Fast MoE currently works with the `v2.0` release of
[Megatron-LM](https://github.com/nvidia/megatron-lm).

A [patch](moefy.patch) is used to easily enable MoE in Megatron-LM for training
Bert.

The patch works in the following way.

### Building the model

In `pretrain_bert.py`, the `fmoe.megatron.fmoefy` function is used as an
entrance to one-key introduce Fast MoE layer to replace the MLP layers in the
transformer language models.

```python
from fmoe.megatron import fmoefy
model = fmoefy(model, num_experts=4)
```

Note that the `fmoefy` function currently only takes a standard Megatron-LM's
top-level raw model as input, i.e. the MLP layers should be available at
`model.language_model.transformer.layers[i].mlp`.
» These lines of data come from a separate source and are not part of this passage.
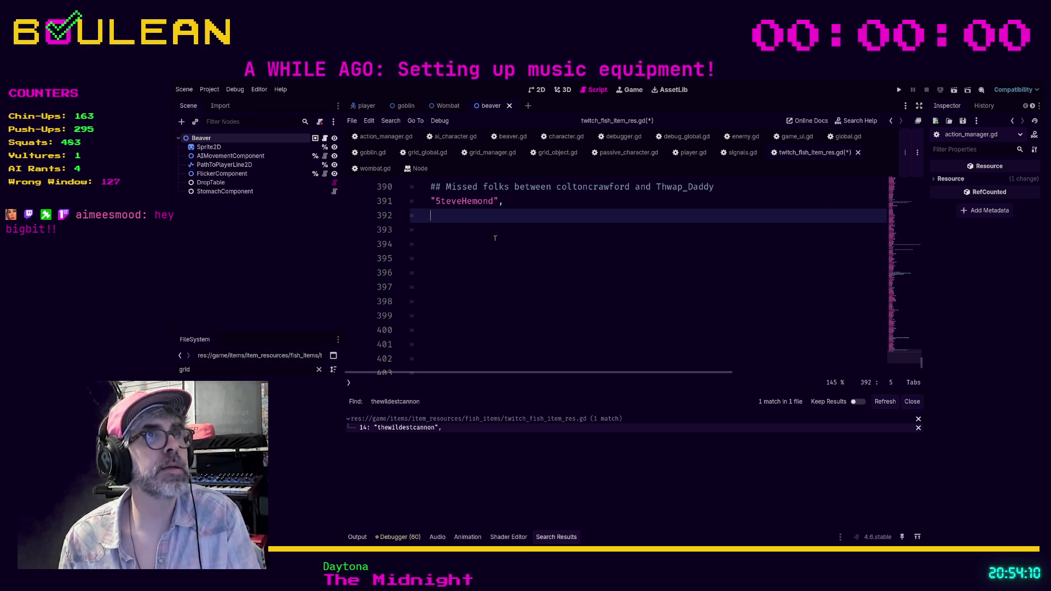
{"action": "type", "text": "T"}
{"action": "key", "text": "BackSpace"}
{"action": "type", "text": "\"te"}
{"action": "key", "text": "BackSpace"}
{"action": "key", "text": "BackSpace"}
{"action": "type", "text": "TenguGa"}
### Using expert parallellization

In `megatron/training.py`, the `LocalDDP` module is replaced by the one in 
`fmoe.megatron` to enable the sophiscated data parallel strategies that can
parallelize the experts across both the data parallel group and the (tensor) 
model parallel model group.

```python
# from megatron.model import DistributedDataParallel as LocalDDP
from fmoe.megatron import DistributedDataParallel as LocalDDP
```

### Train as usual

Start traning with Fast MoE by using the scripts provided by Megatron-LM.